The Health Ministry said approval to use Sativex had been granted for three patients, and a further application was pending.
The spray, which is administered under the tongue, was developed by British firm GW Pharmaceuticals for multiple sclerosis patients and has been legal in Canada since 2005.
Rose Wall, the ministry's quality and safety manager, said the Medsafe application to market Sativex as a medicine was still being considered.
In a briefing paper to former health minister Pete Hodgson, issued by the ministry last year, officials said there was "sufficient evidence of safety and efficacy of cannabis in some medical conditions" to support consideration of compassionate, controlled use.
A group of medicinal cannabis users presented a petition with 3000 signatures to the health select committee in July, urging law reform for medical purposes.
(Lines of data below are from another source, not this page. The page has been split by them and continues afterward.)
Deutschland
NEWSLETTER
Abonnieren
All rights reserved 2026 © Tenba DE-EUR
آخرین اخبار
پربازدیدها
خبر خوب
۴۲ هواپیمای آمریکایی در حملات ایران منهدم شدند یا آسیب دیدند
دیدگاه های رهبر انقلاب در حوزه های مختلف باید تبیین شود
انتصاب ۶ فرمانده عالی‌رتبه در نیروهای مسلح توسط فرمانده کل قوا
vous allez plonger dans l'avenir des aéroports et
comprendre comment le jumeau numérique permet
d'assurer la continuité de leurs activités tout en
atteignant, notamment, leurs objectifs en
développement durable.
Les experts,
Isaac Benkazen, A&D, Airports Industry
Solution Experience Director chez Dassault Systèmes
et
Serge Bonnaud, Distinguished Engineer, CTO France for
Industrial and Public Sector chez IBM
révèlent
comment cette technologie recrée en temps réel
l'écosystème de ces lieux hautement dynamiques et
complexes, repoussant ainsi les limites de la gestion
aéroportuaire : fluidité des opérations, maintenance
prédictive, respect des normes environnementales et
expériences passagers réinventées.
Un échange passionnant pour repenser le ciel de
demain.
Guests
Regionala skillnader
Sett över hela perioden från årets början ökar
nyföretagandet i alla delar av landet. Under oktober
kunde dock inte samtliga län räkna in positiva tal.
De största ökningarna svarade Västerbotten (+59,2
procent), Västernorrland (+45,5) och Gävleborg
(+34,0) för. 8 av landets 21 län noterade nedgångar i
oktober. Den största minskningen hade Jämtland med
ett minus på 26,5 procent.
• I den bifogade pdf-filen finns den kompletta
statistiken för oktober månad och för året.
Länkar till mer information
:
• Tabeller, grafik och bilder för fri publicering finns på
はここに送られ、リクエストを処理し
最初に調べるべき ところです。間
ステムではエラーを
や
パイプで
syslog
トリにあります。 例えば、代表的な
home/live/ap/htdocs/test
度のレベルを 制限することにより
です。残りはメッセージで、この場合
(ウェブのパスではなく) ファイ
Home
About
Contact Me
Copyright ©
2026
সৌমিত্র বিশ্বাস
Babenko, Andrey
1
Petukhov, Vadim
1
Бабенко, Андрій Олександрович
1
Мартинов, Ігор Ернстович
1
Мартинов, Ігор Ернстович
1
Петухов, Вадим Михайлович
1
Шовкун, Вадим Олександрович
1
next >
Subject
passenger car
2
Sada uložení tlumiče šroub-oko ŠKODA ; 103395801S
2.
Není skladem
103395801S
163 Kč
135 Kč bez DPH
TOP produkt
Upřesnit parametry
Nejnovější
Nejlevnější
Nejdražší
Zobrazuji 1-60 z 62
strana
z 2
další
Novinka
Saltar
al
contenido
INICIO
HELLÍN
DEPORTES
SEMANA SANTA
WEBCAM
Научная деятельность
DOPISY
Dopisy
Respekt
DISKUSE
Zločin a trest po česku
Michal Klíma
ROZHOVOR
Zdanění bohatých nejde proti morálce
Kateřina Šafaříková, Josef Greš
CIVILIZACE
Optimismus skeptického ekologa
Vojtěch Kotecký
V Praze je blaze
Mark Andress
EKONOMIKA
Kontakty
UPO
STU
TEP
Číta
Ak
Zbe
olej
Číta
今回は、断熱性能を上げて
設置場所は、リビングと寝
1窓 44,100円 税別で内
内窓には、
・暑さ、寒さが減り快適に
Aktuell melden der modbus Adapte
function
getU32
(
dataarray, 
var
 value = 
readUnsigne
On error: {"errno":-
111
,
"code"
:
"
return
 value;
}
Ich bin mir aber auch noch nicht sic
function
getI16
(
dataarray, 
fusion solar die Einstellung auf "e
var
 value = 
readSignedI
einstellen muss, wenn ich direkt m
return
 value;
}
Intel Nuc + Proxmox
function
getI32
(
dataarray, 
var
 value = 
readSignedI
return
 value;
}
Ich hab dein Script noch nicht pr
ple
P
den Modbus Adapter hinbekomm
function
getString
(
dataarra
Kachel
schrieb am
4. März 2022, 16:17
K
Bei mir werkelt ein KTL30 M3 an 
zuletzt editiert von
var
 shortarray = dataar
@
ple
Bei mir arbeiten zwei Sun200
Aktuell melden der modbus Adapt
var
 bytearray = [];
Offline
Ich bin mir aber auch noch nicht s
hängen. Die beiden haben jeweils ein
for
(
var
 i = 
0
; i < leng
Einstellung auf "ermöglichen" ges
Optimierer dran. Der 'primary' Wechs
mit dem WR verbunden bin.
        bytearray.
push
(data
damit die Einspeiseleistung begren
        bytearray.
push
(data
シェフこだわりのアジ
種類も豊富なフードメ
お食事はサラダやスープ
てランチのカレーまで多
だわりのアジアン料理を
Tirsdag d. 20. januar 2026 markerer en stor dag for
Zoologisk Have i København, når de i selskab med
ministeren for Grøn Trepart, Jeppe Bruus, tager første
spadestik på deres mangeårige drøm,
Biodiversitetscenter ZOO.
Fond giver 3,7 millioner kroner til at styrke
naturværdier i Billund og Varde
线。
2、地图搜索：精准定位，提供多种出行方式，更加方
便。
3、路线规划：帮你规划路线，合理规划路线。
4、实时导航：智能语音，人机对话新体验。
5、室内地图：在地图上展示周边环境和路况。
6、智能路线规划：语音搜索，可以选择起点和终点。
Billy McKee, who appeared before the committee and is the director of GreenCross, a patients' medicinal cannabis support group, said patients who used cannabis medicinally faced many risks in buying it on the black market.
He smoked cannabis to control chronic nerve pain dating from car crash injuries sustained 15 years ago and would welcome Sativex if he could "easily access and afford it".
But he believed users could face costs of $150 to $300 weekly as it was not subsidised by Pharmac.
Mr McKee said users faced obstacles growing the drug, including arrest. His home had been burgled 20 times by thieves trying to remove plants.
Multiple Sclerosis Society national director Graham Billings said the agency supported the use of Sativex in New Zealand. "But until it's been made legal we can't really comment."
Otago University Pharmacology professor Paul Smith said the drug, which contained two cannabis strands - THC and cannabidiol - would not work for all chronic pain sufferers but initial results in multiple sclerosis patients showed about 30 per cent success, including reducing symptoms in some patients.
He believed the evidence was compelling and the drug should be allowed as, unlike cannabis plant and oil, it did not have to be smoked.
"The fact that it happens to be cannabis, from a pharmacologist point of view, is irrelevant."
GW Pharmaceuticals could not be contacted yesterday. In its application to Medsafe it says that in therapeutic doses, Sativex may produce side-effects "interpreted as a euphoria or cannabis-like high".